Cost was another prohibitive factor. The majority of 8,000-plus schools in Malaysia survive on a stipend from the Government. Year in year out, these schools concentrate their efforts on raising funds either to build a new school wing, buy furniture, pay the electricity bills, or on repainting. Ironically, these schools are located not in the boondocks, as one would think, but within city centers.

Tiong, like his town counterparts, faced similar problems. Raising funds for a new building was a nightmare. It took him five years to find the money for a new three-storey block before he could consider equipping the school with second-hand computers and getting them networked. After all, obsolete machines have little value unless they are linked to a powerful server.

His bait to hook the students’ interest in technology was to provide them unfettered access to the school computers and the Internet. He gave each an email address and Web space to design their personal homepages. Naturally, he does not condone roaming into restricted parts of the Net and has a proxy server tracking the movements of students online.

Having incorporated IT as part of classroom learning, the students are now clamoring for more hours on the PC.

Tiong’s peers have traveled across the country to see for themselves SMJK’s remarkable achievements. What these school principals fail to consider is that Tiong started out from ground zero. Like his students, he had to learn everything on the go. But his single-minded pursuit to create a tech culture in his school and his belief that equipping students with the practical IT skills that have provided the conduit for the project’s success.

Leap of faith

Last year, Tiong had an opportunity to deliver a presentation to a group of Singaporean school teachers. The majority of Singapore schools, unlike Malaysian ones, are wired. The Singapore Government is perhaps more diligent than its Asian counterparts in ensuring that all schools are properly equipped with computers and the right infrastructure to ensure they are groomed for the knowledge-based economy.

Singapore students are also more fortunate in that each school has a dedicated staff in charge of IT development. This person sees to the needs of the students in harnessing IT and ensures that the necessary infrastructure is in place to support this exercise. The Government’s aim is to create thinking schools in order to breed a learning nation. A new syllabus has been developed that comprises three new skills–entrepreneurship, thought and creativity.

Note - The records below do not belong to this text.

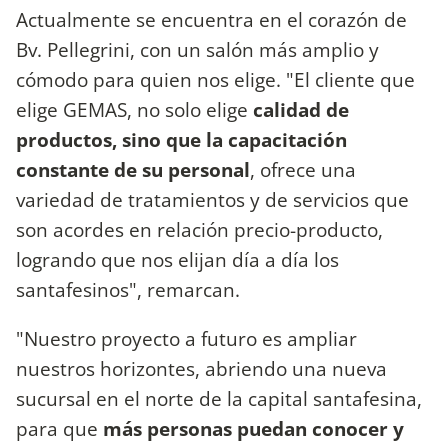
Actualmente se encuentra en el corazón de
Bv. Pellegrini, con un salón más amplio y
cómodo para quien nos elige. "El cliente que
elige GEMAS, no solo elige
calidad de
productos, sino que la capacitación
constante de su personal
, ofrece una
variedad de tratamientos y de servicios que
son acordes en relación precio-producto,
logrando que nos elijan día a día los
santafesinos", remarcan.
"Nuestro proyecto a futuro es ampliar
nuestros horizontes, abriendo una nueva
sucursal en el norte de la capital santafesina,
para que
más personas puedan conocer y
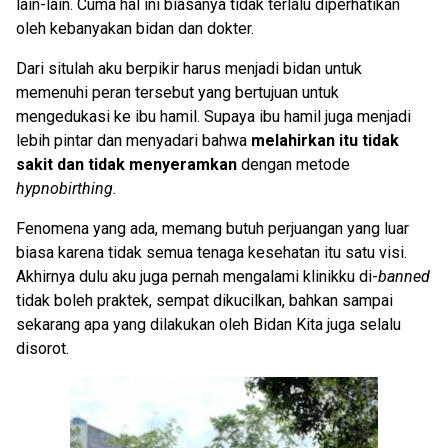
lain-lain. Cuma hal ini biasanya tidak terlalu diperhatikan
oleh kebanyakan bidan dan dokter.
Dari situlah aku berpikir harus menjadi bidan untuk
memenuhi peran tersebut yang bertujuan untuk
mengedukasi ke ibu hamil. Supaya ibu hamil juga menjadi
lebih pintar dan menyadari bahwa
melahirkan itu tidak
sakit dan tidak menyeramkan
dengan metode
hypnobirthing.
Fenomena yang ada, memang butuh perjuangan yang luar
biasa karena tidak semua tenaga kesehatan itu satu visi.
Akhirnya dulu aku juga pernah mengalami klinikku di-
banned
tidak boleh praktek, sempat dikucilkan, bahkan sampai
sekarang apa yang dilakukan oleh Bidan Kita juga selalu
disorot.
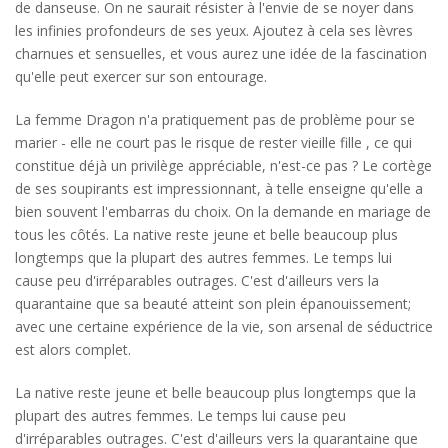
de danseuse. On ne saurait résister à l'envie de se noyer dans
les infinies profondeurs de ses yeux. Ajoutez à cela ses lèvres
charnues et sensuelles, et vous aurez une idée de la fascination
qu'elle peut exercer sur son entourage.
La femme Dragon n'a pratiquement pas de problème pour se
marier - elle ne court pas le risque de rester vieille fille , ce qui
constitue déjà un privilège appréciable, n'est-ce pas ? Le cortège
de ses soupirants est impressionnant, à telle enseigne qu'elle a
bien souvent l'embarras du choix. On la demande en mariage de
tous les côtés. La native reste jeune et belle beaucoup plus
longtemps que la plupart des autres femmes. Le temps lui
cause peu d'irréparables outrages. C'est d'ailleurs vers la
quarantaine que sa beauté atteint son plein épanouissement;
avec une certaine expérience de la vie, son arsenal de séductrice
est alors complet.
La native reste jeune et belle beaucoup plus longtemps que la
plupart des autres femmes. Le temps lui cause peu
d'irréparables outrages. C'est d'ailleurs vers la quarantaine que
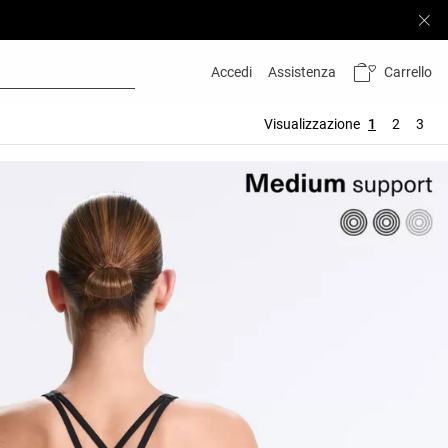
Carrello
Accedi
Assistenza
Visualizzazione
1
2
3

So when Tiong stood up at the podium, the last in the series of speakers that evening, the audience were prepared to leave. How could a single principal from some backyard school impart what the Singapore teachers already knew or had in their schools?

Unfazed, Tiong pulled out his Powerbook and loaded a CD-ROM created by a group of his students. Its contents showcased the early beginnings of SMJK Dindings and the achievements in the last seven years. In his not-so-fluent English, Tiong won the audience over with his sincerity and dogged belief that it only takes one person to make the difference.

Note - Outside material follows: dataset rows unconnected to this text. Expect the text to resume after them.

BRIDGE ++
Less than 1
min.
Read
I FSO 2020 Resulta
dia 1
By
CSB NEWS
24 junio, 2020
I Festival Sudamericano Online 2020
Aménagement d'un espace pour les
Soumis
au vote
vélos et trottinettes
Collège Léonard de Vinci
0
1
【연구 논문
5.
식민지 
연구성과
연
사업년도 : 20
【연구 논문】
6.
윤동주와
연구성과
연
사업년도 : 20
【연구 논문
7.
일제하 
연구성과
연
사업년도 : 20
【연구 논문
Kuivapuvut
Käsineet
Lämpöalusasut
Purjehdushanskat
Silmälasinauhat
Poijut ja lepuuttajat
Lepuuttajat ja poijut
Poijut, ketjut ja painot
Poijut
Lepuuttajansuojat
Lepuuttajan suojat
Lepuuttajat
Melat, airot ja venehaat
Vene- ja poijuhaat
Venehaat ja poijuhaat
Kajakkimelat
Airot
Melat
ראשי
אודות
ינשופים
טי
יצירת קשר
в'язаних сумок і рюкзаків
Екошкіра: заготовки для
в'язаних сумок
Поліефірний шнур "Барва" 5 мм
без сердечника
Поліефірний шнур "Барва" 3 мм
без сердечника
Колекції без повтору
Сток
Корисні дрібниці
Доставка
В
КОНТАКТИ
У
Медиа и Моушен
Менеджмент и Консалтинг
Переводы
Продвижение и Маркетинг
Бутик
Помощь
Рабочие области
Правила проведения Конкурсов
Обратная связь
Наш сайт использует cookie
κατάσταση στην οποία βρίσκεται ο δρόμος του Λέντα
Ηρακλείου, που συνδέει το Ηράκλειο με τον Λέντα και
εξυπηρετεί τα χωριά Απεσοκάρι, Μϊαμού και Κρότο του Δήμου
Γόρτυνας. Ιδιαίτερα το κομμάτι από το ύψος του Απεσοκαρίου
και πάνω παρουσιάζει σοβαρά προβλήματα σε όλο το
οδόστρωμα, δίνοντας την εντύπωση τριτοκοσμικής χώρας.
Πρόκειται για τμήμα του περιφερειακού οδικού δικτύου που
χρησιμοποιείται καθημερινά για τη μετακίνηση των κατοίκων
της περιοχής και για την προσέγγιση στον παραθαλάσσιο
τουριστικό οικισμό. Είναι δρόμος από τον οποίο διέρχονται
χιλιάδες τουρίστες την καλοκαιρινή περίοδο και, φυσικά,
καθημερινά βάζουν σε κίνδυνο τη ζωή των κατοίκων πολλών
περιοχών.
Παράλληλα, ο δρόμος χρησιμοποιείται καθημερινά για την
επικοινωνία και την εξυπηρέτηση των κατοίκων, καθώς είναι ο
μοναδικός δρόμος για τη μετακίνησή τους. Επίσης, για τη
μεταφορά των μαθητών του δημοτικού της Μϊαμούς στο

My friends at Sun were also equally impressed after touring the school premises, and like their 3Com counterparts who had signed the school under the company’s Netprep program, the Sun respresentatives expressed an equal desire to contribute to the school.

What they didn’t realize was that 3Com hadn’t found Tiong. Tiong had found them.

As this visionary says of his continuing quest to bring his students into the future: “I teach the students to plant paddy, not merely to eat from their rice bowl.”